» **What the task requires**
Only a number is wanted here: the number of lines of the data that include "size".

» **The data**

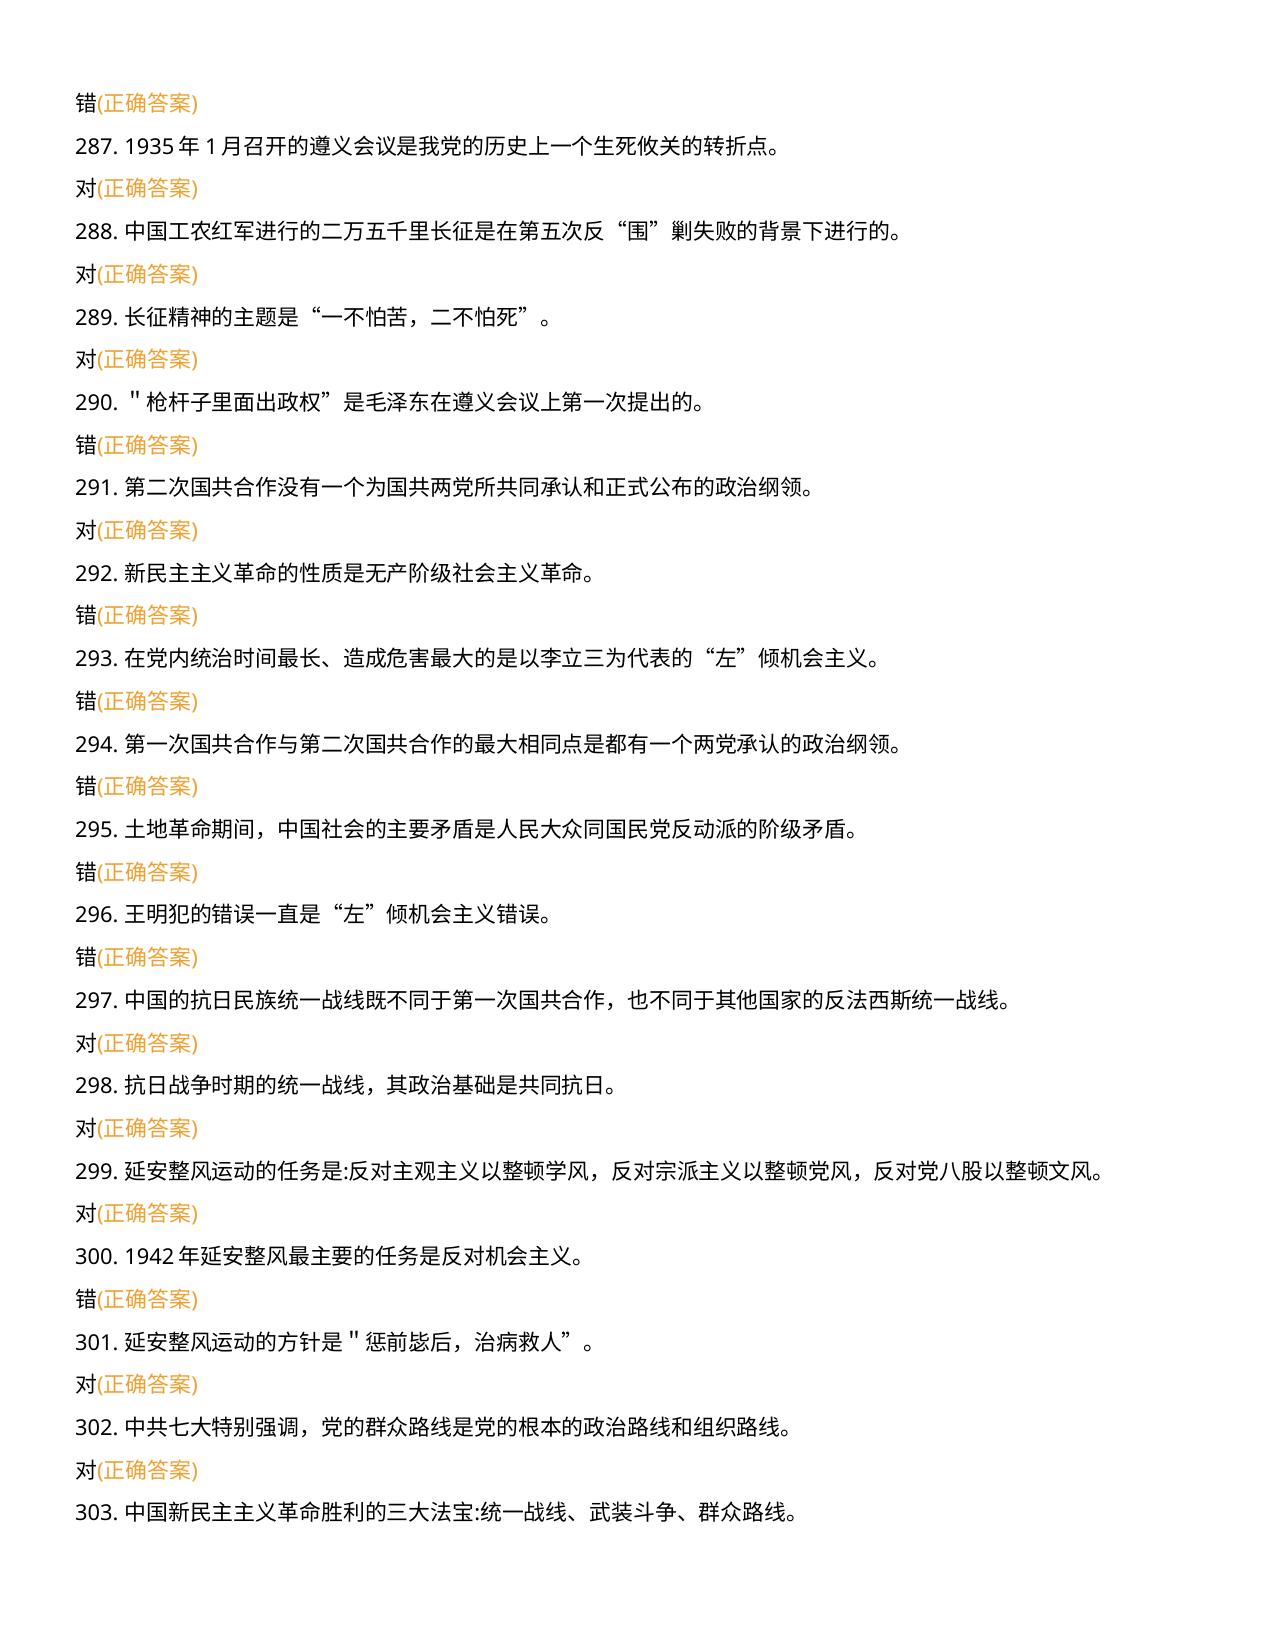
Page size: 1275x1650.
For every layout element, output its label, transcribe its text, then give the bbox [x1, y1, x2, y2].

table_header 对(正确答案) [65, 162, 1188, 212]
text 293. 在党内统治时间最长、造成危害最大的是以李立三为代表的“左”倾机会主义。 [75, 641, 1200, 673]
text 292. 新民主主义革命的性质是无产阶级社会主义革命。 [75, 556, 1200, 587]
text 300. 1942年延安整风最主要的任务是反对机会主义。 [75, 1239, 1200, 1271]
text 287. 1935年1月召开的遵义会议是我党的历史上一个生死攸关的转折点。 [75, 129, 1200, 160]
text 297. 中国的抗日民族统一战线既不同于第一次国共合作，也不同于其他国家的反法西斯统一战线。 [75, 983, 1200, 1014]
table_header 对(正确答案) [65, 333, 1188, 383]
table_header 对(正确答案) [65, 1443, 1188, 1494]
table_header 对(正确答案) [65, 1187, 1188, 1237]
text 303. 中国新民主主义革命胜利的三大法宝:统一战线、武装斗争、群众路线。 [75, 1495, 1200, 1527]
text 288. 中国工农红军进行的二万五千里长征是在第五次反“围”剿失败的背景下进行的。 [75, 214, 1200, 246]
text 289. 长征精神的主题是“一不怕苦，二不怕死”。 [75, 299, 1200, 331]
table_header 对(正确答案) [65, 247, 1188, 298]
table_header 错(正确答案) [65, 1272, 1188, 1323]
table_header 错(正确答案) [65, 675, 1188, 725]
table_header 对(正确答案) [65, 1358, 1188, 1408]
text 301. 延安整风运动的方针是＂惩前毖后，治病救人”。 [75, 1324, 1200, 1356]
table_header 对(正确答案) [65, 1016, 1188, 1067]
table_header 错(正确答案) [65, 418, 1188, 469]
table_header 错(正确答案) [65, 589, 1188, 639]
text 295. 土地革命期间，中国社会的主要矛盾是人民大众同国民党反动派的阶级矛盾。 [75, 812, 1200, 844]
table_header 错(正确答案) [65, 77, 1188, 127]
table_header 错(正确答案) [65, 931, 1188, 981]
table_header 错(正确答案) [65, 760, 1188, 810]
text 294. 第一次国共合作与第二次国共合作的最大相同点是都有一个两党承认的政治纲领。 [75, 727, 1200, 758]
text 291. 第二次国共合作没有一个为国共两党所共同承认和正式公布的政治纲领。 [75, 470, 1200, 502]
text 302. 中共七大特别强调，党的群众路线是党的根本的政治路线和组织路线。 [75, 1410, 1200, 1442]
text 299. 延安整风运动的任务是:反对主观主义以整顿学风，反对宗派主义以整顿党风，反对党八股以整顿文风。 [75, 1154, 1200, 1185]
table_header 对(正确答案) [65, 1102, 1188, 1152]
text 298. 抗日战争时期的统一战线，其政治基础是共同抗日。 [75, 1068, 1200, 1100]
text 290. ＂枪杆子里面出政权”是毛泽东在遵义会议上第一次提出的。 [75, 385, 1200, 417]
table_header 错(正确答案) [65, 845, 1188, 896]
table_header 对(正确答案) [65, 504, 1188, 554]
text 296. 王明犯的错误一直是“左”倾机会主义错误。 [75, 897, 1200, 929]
---
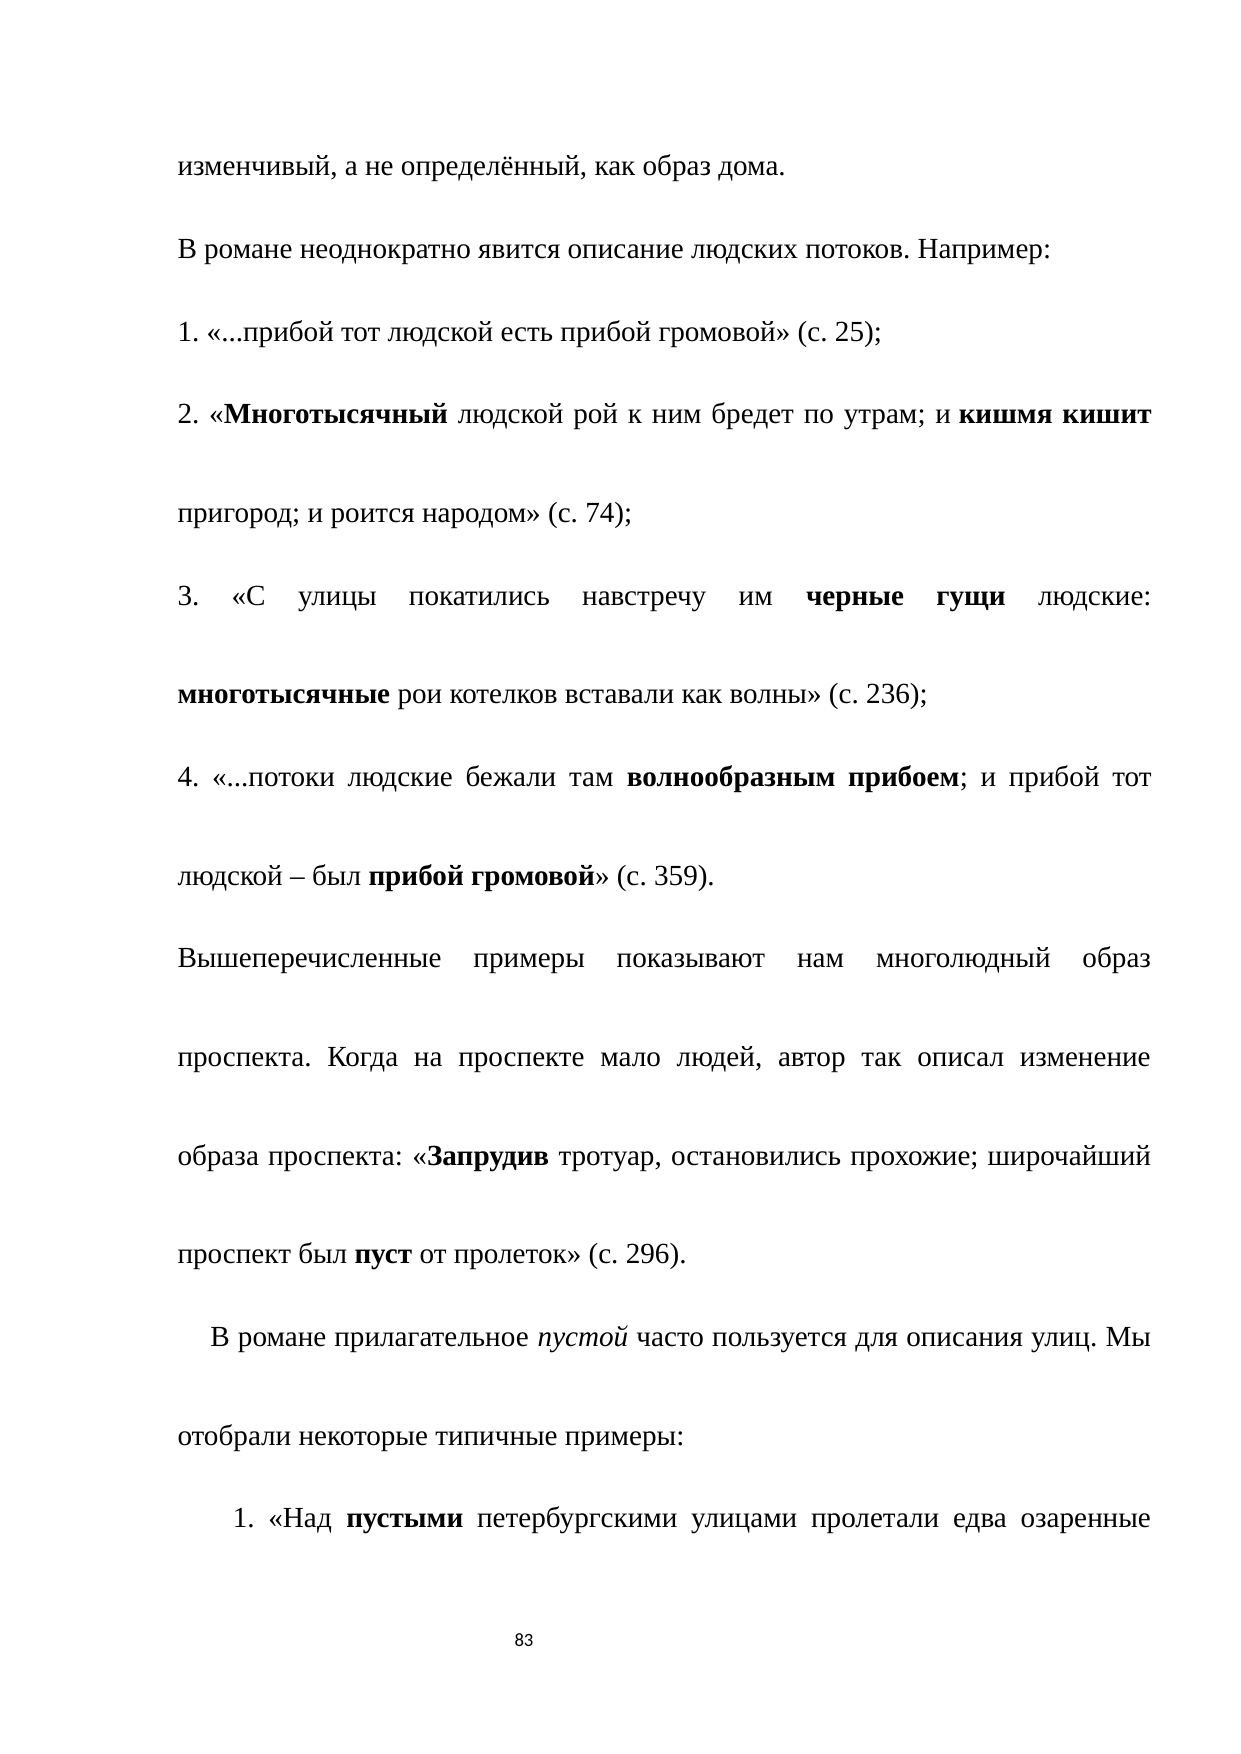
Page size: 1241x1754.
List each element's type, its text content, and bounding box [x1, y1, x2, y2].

» **Written response**
2